Plain-text document sources:

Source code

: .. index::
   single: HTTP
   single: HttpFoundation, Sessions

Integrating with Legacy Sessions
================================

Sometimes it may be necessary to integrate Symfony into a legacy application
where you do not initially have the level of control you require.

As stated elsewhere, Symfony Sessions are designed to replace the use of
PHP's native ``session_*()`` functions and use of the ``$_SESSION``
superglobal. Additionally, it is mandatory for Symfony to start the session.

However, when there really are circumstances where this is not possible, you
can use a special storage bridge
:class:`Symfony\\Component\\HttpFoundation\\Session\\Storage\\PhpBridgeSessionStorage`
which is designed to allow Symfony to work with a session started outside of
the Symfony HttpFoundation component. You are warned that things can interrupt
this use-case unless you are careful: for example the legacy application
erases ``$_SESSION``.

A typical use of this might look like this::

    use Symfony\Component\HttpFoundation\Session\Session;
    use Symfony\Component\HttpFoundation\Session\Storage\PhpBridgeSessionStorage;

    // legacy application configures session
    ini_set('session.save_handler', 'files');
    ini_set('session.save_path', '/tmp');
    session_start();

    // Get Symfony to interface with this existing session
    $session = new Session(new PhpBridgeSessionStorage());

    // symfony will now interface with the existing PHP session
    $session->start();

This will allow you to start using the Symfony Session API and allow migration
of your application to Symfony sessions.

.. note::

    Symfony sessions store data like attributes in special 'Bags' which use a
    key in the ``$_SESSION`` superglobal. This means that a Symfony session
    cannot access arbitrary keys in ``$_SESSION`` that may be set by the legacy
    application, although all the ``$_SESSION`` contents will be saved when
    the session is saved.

What is required:
Word for word, write out each record shown above.

Solution for this problem:
Source code

: .. index::
   single: HTTP
   single: HttpFoundation, Sessions

Integrating with Legacy Sessions
================================

Sometimes it may be necessary to integrate Symfony into a legacy application
where you do not initially have the level of control you require.

As stated elsewhere, Symfony Sessions are designed to replace the use of
PHP's native ``session_*()`` functions and use of the ``$_SESSION``
superglobal. Additionally, it is mandatory for Symfony to start the session.

However, when there really are circumstances where this is not possible, you
can use a special storage bridge
:class:`Symfony\\Component\\HttpFoundation\\Session\\Storage\\PhpBridgeSessionStorage`
which is designed to allow Symfony to work with a session started outside of
the Symfony HttpFoundation component. You are warned that things can interrupt
this use-case unless you are careful: for example the legacy application
erases ``$_SESSION``.

A typical use of this might look like this::

    use Symfony\Component\HttpFoundation\Session\Session;
    use Symfony\Component\HttpFoundation\Session\Storage\PhpBridgeSessionStorage;

    // legacy application configures session
    ini_set('session.save_handler', 'files');
    ini_set('session.save_path', '/tmp');
    session_start();

    // Get Symfony to interface with this existing session
    $session = new Session(new PhpBridgeSessionStorage());

    // symfony will now interface with the existing PHP session
    $session->start();

This will allow you to start using the Symfony Session API and allow migration
of your application to Symfony sessions.

.. note::

    Symfony sessions store data like attributes in special 'Bags' which use a
    key in the ``$_SESSION`` superglobal. This means that a Symfony session
    cannot access arbitrary keys in ``$_SESSION`` that may be set by the legacy
    application, although all the ``$_SESSION`` contents will be saved when
    the session is saved.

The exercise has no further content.